The one question inevitably asked of an asbestosis lawyer concerns the likelihood of securing mesothelioma compensation from a former employer or their insurer so many years later.

A former employers’ liability is often argued against on the grounds of the exceptionally long period between an alleged original exposure and the emergence of asbestosis symptoms, up to 50 years later.

Exactly pinpointing one specific workplace among those where a former employee had worked as being solely responsible for causing an asbestosis disease or the incurable mesothelioma cancer can, in some cases, be difficult. A ruling of law was only recently lifted for those patients in Scotland and Ireland diagnosed with pleural plaques ( fibrous scarring of the lung linings), which is mostly harmless but generally taken as proof of an exposure to asbestos fibres.

In legal terms, asbestosis and pleural thickening cases are said to be divisible diseases. This means that every defendant who has exposed a claimant to asbestos will have contributed to the asbestosis or pleural thickening. However, the contribution will be linked to the extent of asbestos to which the claimant was exposed at each defendant’s workplace. The emphasis will be on ‘cumulative’ exposure which has been the cause and /or contributed to each of the diseases.

Mesothelioma is often described as an indivisible disease. It may not always be possible to exactly determine from more than one former employer, who was directly responsible for exposing the victim to asbestos, and which eventually led to the development of mesothelioma. The law does state, however, that a defendant who can be proven to have exposed the claimant to asbestos will be held responsible for 100 per cent of the mesothelioma claim.

In some cases, the claimant will have been exposed by a number of defendants, one or more of whom – or their Insurers – have more than likely have ceased trading and can be difficult, but not impossible, to trace. However, as long as one defendant, and /or their insurers – who has negligently exposed the claimant to asbestos can be identified – then the claimant is entitled to receive 100 per cent of mesothelioma compensation.

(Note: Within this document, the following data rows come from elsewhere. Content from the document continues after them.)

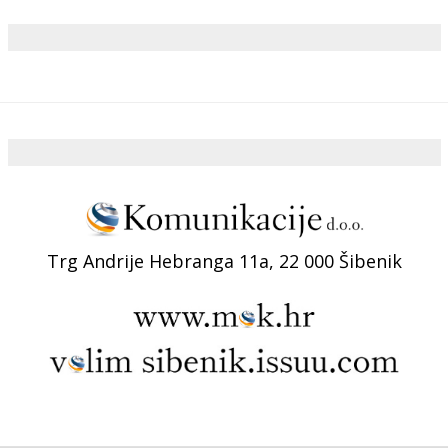
Trg Andrije Hebranga 11a, 22 000 Šibenik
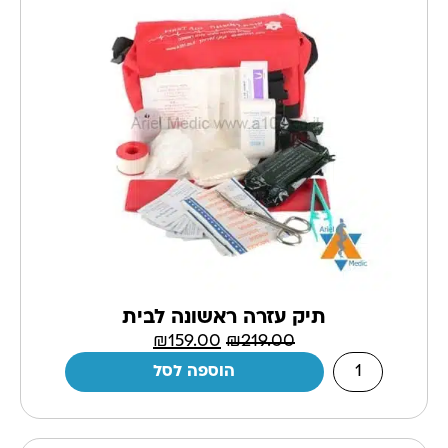
תיק עזרה ראשונה לבית
₪
159.00
₪
219.00
הוספה לסל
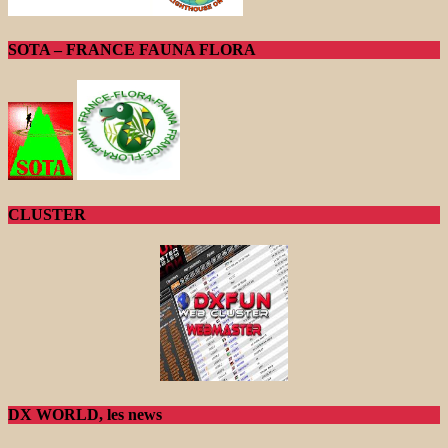
SOTA – FRANCE FAUNA FLORA
CLUSTER
DX WORLD, les news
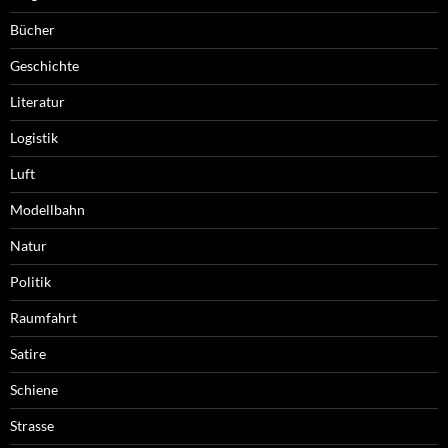
Bücher
Geschichte
Literatur
Logistik
Luft
Modellbahn
Natur
Politik
Raumfahrt
Satire
Schiene
Strasse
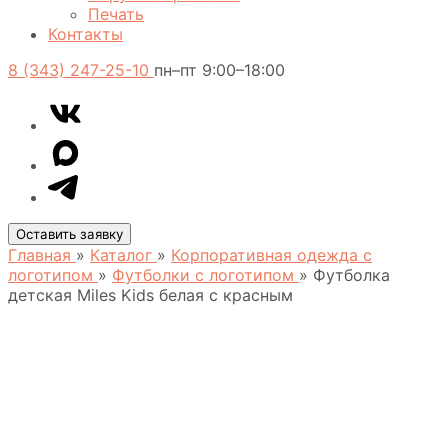
Печать
Контакты
8 (343) 247-25-10
пн–пт 9:00–18:00
VK
Telegram
MAX
Оставить заявку
Главная
»
Каталог
»
Корпоративная одежда с
логотипом
»
Футболки с логотипом
»
Футболка
детская Miles Kids белая с красным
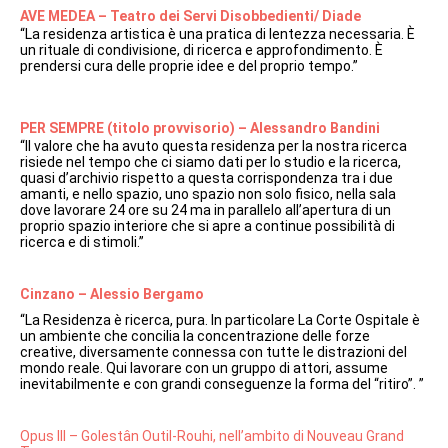
AVE MEDEA – Teatro dei Servi Disobbedienti/ Diade
“La residenza artistica è una pratica di lentezza necessaria. È
un rituale di condivisione, di ricerca e approfondimento. È
prendersi cura delle proprie idee e del proprio tempo.”
PER SEMPRE (titolo provvisorio) – Alessandro Bandini
“Il valore che ha avuto questa residenza per la nostra ricerca
risiede nel tempo che ci siamo dati per lo studio e la ricerca,
quasi d’archivio rispetto a questa corrispondenza tra i due
amanti, e nello spazio, uno spazio non solo fisico, nella sala
dove lavorare 24 ore su 24 ma in parallelo all’apertura di un
proprio spazio interiore che si apre a continue possibilità di
ricerca e di stimoli.”
Cinzano – Alessio Bergamo
“La Residenza è ricerca, pura. In particolare La Corte Ospitale è
un ambiente che concilia la concentrazione delle forze
creative, diversamente connessa con tutte le distrazioni del
mondo reale. Qui lavorare con un gruppo di attori, assume
inevitabilmente e con grandi conseguenze la forma del “ritiro”. ”
Opus III – Golestân Outil-Rouhi, nell’ambito di Nouveau Grand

Key to the outcome is to determine whether exposure at one former workplace was significant enough to have materially contributed to the risk that the claimant would have contracted an asbestos disease. Medical diagnosis cannot conclusively prove whether exposure at a particular defendant’s workplace had caused mesothelioma beyond stating that exposure will have materially increased the risk, and any more than minimal exposure will have materially increased the risk so that a defendant can be held responsible.

It may be argued that just because the claimant cannot establish which defendant had caused the mesothelioma, the argument that none of the defendants could therefore, be held responsible can be dismissed, if it can be established against a particular defendant that exposure was more than minimal.

A claimant may recover a certain percentage only of the claim when not all of the defendants – including Insurers – can be found liable.